About this task:
Your answer should give again, exactly, the lines from the beginning of the entries below through the line containing "Derfor kan det". It must contain no pictures.

Page-level text extractions:

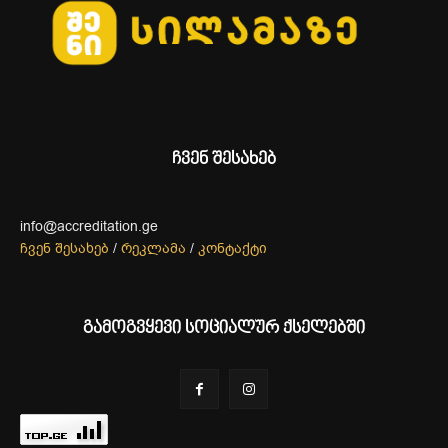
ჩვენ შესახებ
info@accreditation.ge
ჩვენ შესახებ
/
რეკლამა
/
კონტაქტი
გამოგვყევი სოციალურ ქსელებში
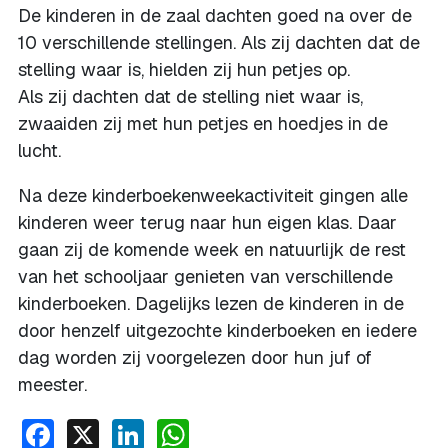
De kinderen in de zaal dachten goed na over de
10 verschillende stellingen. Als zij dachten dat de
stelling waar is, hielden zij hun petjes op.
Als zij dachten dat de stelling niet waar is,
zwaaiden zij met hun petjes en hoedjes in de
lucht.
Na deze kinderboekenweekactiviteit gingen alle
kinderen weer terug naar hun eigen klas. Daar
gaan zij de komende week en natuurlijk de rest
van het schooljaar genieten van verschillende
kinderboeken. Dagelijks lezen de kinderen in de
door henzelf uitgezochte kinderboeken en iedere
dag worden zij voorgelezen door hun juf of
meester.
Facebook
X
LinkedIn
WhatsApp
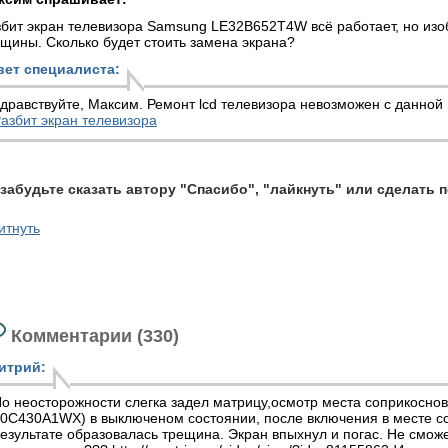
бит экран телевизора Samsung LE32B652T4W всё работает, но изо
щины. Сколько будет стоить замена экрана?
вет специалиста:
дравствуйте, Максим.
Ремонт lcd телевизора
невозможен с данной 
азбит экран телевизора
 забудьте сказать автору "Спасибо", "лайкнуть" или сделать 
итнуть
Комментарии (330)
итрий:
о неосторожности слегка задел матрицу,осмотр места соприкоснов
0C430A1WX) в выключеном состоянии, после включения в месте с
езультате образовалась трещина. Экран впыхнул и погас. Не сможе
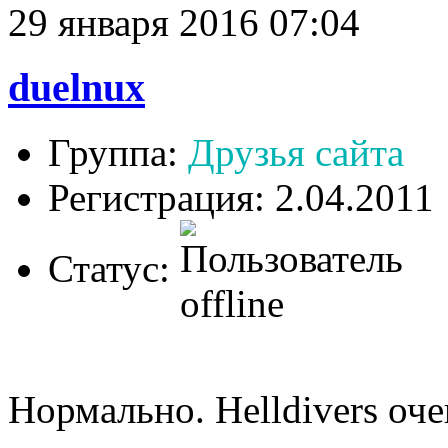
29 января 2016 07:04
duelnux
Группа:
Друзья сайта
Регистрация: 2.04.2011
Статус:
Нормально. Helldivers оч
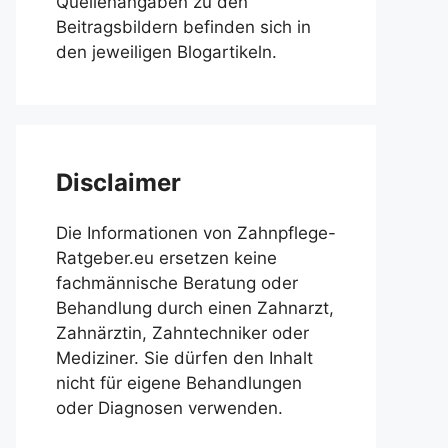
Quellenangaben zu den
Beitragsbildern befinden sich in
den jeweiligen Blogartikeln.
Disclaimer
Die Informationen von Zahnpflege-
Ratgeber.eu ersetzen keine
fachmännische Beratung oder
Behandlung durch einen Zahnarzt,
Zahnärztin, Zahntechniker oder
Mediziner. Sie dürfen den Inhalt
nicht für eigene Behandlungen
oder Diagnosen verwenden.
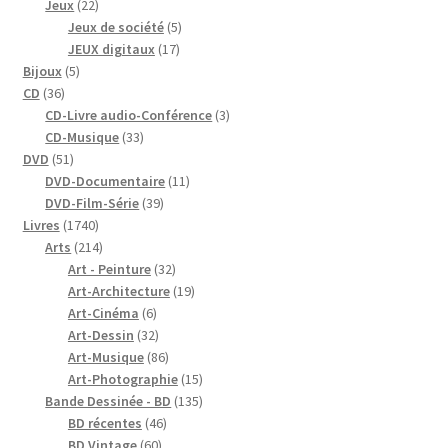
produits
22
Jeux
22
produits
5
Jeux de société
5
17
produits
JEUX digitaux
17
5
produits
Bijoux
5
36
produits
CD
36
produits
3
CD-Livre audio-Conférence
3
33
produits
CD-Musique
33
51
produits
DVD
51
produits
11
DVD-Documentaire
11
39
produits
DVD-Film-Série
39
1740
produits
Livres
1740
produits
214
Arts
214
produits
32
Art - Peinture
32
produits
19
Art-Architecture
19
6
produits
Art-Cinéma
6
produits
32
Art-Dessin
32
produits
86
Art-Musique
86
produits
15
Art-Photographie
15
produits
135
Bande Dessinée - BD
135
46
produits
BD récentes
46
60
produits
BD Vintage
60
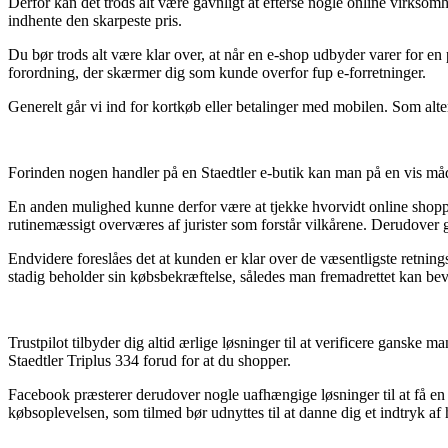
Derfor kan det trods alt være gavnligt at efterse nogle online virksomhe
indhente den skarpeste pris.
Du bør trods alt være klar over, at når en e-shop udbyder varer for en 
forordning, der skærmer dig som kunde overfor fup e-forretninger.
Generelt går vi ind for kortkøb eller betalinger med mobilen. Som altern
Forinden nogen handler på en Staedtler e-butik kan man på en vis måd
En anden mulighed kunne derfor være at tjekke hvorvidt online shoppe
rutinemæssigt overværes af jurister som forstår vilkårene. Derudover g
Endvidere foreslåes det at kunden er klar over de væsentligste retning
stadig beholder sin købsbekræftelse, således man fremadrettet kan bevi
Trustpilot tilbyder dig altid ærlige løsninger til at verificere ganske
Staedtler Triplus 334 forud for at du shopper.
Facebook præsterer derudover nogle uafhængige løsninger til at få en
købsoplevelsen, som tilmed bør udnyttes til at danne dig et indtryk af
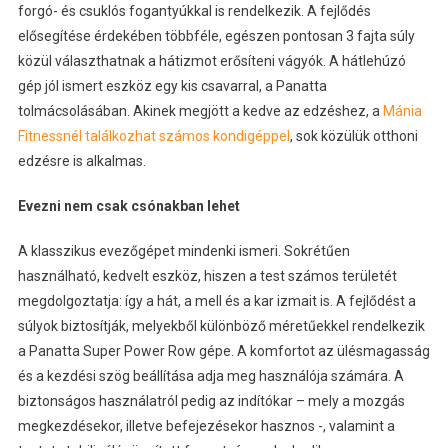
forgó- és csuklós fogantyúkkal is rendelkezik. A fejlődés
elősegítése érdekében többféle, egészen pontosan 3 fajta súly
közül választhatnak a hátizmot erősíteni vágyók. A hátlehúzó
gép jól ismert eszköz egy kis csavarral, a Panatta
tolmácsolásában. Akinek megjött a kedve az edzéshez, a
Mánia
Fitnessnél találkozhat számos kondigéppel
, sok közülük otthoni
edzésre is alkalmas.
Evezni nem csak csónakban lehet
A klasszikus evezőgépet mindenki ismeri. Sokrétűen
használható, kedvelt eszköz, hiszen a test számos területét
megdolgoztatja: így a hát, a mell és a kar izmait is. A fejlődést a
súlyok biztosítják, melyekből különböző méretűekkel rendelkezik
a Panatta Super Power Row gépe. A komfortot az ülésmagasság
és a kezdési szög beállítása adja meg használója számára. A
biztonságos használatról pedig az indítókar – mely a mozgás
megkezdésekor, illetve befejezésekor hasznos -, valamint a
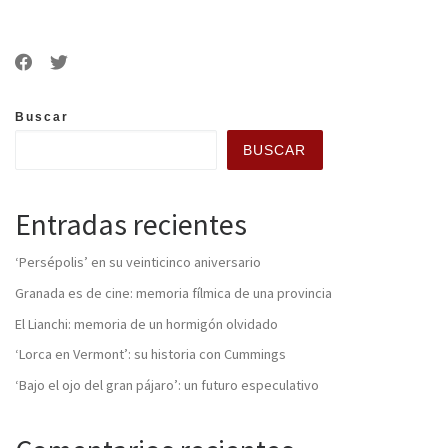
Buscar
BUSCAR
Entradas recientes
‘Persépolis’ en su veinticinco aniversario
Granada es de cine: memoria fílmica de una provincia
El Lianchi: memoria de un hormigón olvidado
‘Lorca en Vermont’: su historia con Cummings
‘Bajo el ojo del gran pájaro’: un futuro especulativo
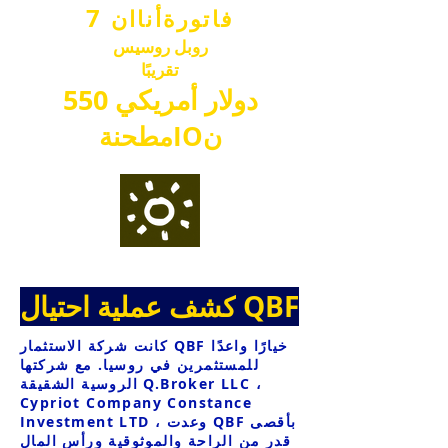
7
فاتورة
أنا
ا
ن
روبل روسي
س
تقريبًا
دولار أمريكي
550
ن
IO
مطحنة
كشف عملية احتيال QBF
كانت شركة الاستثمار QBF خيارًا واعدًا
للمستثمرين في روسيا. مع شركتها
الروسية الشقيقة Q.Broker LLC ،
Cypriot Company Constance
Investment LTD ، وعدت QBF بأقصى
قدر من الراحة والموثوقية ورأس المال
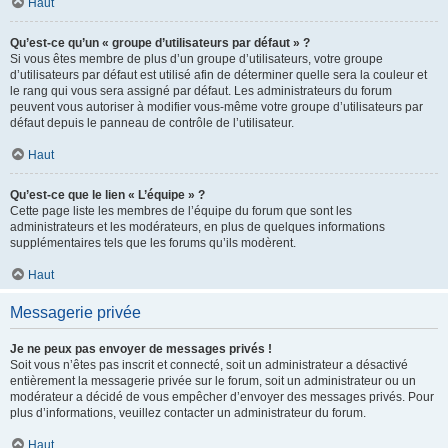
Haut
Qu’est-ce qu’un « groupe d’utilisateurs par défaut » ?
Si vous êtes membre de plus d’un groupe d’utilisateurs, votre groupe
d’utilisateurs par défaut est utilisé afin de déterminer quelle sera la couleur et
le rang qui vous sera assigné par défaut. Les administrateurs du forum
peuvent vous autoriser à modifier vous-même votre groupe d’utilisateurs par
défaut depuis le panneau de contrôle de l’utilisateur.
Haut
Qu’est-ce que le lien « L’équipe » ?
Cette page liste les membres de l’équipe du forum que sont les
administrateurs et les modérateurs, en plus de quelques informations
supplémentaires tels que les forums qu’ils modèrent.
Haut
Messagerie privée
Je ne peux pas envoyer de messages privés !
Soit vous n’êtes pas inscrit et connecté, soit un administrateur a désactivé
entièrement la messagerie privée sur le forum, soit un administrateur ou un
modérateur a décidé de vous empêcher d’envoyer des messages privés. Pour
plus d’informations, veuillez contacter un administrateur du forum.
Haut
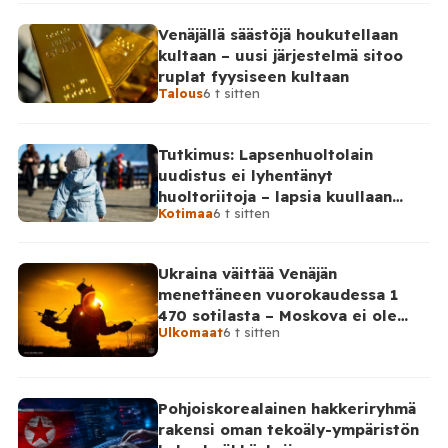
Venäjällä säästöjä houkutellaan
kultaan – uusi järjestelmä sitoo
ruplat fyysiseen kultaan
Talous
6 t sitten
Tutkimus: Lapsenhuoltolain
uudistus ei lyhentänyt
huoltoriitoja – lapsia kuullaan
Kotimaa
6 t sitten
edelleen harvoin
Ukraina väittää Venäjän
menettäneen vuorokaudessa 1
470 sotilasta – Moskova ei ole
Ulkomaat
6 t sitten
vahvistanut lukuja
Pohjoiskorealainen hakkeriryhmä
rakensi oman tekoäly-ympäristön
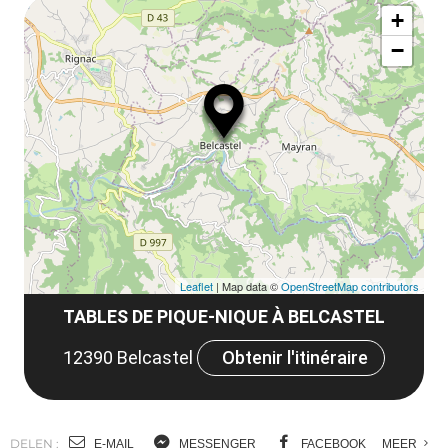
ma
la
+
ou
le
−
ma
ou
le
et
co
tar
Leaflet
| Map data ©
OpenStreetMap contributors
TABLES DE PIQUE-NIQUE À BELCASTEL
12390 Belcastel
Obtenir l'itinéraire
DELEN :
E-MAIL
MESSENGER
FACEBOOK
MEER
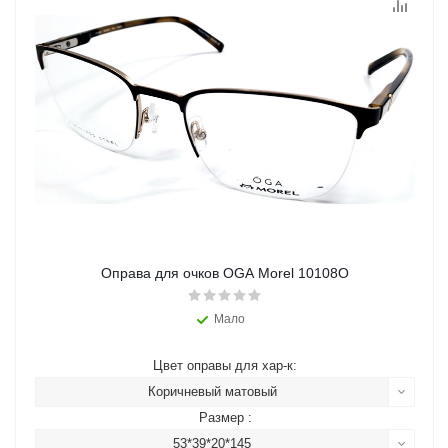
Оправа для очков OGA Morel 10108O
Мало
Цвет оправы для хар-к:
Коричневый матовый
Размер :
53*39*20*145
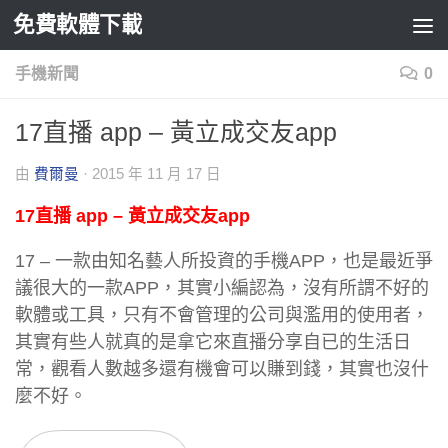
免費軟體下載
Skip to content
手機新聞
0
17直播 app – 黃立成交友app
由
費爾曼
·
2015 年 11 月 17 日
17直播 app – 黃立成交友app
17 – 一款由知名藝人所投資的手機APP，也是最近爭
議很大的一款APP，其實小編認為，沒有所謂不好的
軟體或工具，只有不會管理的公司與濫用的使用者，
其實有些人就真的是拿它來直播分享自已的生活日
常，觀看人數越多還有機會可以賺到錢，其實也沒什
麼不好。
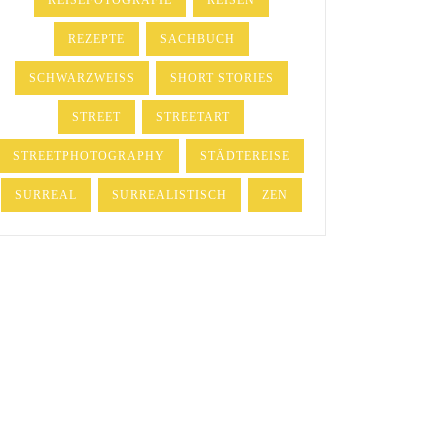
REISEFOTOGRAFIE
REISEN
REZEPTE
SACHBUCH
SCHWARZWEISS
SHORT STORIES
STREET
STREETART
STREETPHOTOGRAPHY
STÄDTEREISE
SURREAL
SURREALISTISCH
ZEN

Output of the task:
ჩვენ შესახებ
info@accreditation.ge
ჩვენ შესახებ
/
რეკლამა
/
კონტაქტი
გამოგვყევი სოციალურ ქსელებში
De kinderen in de zaal dachten goed na over de
10 verschillende stellingen. Als zij dachten dat de
stelling waar is, hielden zij hun petjes op.
Als zij dachten dat de stelling niet waar is,
zwaaiden zij met hun petjes en hoedjes in de
lucht.
Na deze kinderboekenweekactiviteit gingen alle
kinderen weer terug naar hun eigen klas. Daar
gaan zij de komende week en natuurlijk de rest
van het schooljaar genieten van verschillende
kinderboeken. Dagelijks lezen de kinderen in de
door henzelf uitgezochte kinderboeken en iedere
dag worden zij voorgelezen door hun juf of
meester.
Facebook
X
LinkedIn
WhatsApp
бит экран телевизора Samsung LE32B652T4W всё работает, но изо
щины. Сколько будет стоить замена экрана?
вет специалиста:
дравствуйте, Максим.
Ремонт lcd телевизора
невозможен с данной 
азбит экран телевизора
 забудьте сказать автору "Спасибо", "лайкнуть" или сделать 
итнуть
Комментарии (330)
итрий:
о неосторожности слегка задел матрицу,осмотр места соприкоснов
0C430A1WX) в выключеном состоянии, после включения в месте с
езультате образовалась трещина. Экран впыхнул и погас. Не сможе
29 января 2016 07:04
duelnux
Группа:
Друзья сайта
Регистрация: 2.04.2011
Статус:
Нормально. Helldivers оч
Quellenangaben zu den
Beitragsbildern befinden sich in
den jeweiligen Blogartikeln.
Disclaimer
Die Informationen von Zahnpflege-
Ratgeber.eu ersetzen keine
fachmännische Beratung oder
Behandlung durch einen Zahnarzt,
Zahnärztin, Zahntechniker oder
Mediziner. Sie dürfen den Inhalt
nicht für eigene Behandlungen
oder Diagnosen verwenden.
produits
22
Jeux
22
produits
5
Jeux de société
5
17
produits
JEUX digitaux
17
5
produits
Bijoux
5
36
produits
CD
36
produits
3
CD-Livre audio-Conférence
3
33
produits
CD-Musique
33
51
produits
DVD
51
produits
11
DVD-Documentaire
11
39
produits
DVD-Film-Série
39
1740
produits
Livres
1740
produits
214
Arts
214
produits
32
Art - Peinture
32
produits
19
Art-Architecture
19
6
produits
Art-Cinéma
6
produits
32
Art-Dessin
32
produits
86
Art-Musique
86
produits
15
Art-Photographie
15
produits
135
Bande Dessinée - BD
135
46
produits
BD récentes
46
60
produits
BD Vintage
60
Derfor kan det trods alt være gavnligt at efterse nogle online virksomhe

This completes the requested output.